▸ Required work
Each line with the word "samples" must appear in the answer, copied from the records.

Stored items:
----------
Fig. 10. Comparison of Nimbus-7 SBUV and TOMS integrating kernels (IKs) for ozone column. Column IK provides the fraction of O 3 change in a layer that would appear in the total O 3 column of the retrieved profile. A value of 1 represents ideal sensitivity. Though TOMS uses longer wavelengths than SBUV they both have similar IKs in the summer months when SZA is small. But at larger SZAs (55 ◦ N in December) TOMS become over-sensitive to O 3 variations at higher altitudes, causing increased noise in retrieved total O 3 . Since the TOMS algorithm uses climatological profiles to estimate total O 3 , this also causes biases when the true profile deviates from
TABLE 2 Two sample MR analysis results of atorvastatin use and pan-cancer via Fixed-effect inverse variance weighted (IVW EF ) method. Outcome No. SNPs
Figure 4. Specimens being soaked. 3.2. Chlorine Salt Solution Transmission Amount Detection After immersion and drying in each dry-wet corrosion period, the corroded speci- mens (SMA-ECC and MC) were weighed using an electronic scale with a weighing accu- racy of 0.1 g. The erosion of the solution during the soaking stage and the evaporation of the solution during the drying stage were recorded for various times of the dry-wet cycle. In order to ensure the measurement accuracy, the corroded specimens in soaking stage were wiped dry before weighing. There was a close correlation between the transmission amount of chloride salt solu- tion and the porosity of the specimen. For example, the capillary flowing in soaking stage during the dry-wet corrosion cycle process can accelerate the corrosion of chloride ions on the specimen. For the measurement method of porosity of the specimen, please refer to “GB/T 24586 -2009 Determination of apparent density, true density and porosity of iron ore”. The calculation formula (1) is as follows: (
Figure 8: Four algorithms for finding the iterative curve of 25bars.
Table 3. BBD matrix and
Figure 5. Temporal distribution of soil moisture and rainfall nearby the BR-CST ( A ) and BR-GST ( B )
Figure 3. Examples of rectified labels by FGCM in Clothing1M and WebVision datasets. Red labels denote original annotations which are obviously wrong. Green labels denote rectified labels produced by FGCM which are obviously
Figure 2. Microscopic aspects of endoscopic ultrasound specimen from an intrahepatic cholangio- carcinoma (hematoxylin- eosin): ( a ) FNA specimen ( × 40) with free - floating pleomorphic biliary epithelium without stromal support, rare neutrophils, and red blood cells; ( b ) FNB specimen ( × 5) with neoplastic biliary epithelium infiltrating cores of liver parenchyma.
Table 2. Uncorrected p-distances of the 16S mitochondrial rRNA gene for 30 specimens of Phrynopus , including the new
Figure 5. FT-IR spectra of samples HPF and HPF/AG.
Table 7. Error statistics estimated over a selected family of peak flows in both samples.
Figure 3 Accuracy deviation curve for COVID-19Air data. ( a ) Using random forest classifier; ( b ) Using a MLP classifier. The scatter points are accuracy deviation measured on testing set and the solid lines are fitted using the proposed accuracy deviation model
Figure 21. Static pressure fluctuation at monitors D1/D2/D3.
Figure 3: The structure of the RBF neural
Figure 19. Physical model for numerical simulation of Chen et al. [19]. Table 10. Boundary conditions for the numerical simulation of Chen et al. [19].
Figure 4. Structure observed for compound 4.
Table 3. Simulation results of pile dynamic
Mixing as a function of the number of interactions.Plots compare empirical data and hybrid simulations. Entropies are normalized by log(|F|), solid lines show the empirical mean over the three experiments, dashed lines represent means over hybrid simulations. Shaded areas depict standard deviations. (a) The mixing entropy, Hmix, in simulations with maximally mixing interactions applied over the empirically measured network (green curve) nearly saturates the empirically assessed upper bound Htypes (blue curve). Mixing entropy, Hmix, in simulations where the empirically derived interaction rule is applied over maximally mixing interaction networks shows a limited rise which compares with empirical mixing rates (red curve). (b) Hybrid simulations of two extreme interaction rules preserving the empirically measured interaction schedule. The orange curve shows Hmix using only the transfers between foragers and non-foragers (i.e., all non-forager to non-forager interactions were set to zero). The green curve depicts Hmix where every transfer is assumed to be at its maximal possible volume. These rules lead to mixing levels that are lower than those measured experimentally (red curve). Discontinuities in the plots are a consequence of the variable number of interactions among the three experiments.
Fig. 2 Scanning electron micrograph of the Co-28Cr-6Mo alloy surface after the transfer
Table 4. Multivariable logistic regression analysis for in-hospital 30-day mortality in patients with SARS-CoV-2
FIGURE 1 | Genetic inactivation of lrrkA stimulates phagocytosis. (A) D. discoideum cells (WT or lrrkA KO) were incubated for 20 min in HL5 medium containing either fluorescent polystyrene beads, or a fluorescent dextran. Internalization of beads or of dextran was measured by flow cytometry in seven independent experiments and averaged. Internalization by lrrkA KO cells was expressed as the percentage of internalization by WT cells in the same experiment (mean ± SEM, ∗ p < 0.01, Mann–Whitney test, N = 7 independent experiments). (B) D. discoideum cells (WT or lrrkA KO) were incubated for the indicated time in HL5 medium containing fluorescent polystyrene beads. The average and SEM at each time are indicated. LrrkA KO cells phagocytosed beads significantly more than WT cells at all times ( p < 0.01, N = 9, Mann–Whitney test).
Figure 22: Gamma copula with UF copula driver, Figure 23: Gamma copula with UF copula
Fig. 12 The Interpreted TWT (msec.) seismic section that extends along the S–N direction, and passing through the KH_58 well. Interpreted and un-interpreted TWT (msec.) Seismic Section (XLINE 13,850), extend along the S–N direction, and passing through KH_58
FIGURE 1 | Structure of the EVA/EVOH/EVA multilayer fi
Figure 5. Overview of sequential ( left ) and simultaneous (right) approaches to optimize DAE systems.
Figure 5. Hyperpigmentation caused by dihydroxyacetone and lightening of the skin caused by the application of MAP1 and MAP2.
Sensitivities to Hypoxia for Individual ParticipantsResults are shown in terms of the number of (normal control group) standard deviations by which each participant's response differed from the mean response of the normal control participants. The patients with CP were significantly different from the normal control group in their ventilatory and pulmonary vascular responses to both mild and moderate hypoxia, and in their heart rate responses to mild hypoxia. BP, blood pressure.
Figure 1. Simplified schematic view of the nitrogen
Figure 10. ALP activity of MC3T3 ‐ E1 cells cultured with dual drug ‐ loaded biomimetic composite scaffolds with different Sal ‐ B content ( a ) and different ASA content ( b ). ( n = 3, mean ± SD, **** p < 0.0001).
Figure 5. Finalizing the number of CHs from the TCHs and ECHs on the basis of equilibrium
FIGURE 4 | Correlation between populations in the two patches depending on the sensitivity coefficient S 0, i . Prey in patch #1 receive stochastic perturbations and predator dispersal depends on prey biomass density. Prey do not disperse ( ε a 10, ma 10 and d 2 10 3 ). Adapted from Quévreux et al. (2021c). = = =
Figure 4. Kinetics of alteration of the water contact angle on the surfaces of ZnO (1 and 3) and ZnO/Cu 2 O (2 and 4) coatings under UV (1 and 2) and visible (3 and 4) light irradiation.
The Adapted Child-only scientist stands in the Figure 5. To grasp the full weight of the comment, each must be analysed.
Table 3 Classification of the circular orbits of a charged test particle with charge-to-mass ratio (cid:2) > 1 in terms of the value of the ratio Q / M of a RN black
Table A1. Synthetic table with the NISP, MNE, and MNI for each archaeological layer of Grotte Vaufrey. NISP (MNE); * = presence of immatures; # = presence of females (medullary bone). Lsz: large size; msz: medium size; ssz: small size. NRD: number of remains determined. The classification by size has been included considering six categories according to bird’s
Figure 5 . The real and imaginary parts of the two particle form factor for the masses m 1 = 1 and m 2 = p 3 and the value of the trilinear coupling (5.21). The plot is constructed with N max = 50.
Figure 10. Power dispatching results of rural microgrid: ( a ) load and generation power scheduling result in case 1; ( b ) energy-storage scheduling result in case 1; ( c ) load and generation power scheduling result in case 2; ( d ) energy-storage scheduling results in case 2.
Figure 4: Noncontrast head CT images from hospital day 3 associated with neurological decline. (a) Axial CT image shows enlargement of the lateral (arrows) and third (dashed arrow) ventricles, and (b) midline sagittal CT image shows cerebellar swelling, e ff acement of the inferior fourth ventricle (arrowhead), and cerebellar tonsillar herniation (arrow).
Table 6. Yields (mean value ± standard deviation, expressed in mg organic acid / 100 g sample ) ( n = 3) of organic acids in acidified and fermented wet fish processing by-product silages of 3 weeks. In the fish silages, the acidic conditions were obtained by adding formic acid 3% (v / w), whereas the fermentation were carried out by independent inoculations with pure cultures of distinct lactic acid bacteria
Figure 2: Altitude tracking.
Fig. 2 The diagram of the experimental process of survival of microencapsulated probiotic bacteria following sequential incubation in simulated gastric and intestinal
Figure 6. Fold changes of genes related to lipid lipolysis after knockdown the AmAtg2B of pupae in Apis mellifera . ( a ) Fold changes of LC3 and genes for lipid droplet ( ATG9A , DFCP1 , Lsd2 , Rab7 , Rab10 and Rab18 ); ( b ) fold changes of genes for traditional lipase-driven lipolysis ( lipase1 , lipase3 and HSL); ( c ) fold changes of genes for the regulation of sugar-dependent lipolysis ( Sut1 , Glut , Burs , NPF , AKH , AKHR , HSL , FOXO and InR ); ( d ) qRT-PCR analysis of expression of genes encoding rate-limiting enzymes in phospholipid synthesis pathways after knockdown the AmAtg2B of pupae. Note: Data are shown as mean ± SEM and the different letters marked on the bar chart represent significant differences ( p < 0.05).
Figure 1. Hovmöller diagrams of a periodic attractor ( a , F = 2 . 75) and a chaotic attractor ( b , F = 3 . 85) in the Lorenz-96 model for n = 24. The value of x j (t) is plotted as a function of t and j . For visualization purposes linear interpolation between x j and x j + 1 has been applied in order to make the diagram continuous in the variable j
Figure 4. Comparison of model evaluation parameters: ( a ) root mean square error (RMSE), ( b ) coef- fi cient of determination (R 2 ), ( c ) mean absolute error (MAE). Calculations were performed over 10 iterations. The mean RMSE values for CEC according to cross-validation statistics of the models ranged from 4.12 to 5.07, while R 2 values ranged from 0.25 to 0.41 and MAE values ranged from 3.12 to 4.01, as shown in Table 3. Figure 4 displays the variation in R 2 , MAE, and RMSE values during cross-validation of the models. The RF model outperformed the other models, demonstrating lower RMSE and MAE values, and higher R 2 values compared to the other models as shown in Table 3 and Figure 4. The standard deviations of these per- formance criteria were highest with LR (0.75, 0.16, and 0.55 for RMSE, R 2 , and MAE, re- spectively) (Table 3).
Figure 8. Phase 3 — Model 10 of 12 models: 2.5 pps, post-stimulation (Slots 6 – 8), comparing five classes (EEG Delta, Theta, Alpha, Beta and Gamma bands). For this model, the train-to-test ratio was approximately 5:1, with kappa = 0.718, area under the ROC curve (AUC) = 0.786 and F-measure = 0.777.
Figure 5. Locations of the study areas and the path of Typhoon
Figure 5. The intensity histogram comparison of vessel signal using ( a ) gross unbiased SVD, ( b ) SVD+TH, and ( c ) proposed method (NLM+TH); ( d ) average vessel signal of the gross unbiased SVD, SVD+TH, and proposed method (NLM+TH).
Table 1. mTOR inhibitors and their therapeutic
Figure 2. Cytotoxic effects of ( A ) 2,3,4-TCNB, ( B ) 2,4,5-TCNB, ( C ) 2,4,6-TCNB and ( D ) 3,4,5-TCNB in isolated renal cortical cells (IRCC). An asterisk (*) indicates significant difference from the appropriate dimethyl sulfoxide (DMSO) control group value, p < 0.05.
----------
▸ Response to the task
Figure 5. FT-IR spectra of samples HPF and HPF/AG.
Table 7. Error statistics estimated over a selected family of peak flows in both samples.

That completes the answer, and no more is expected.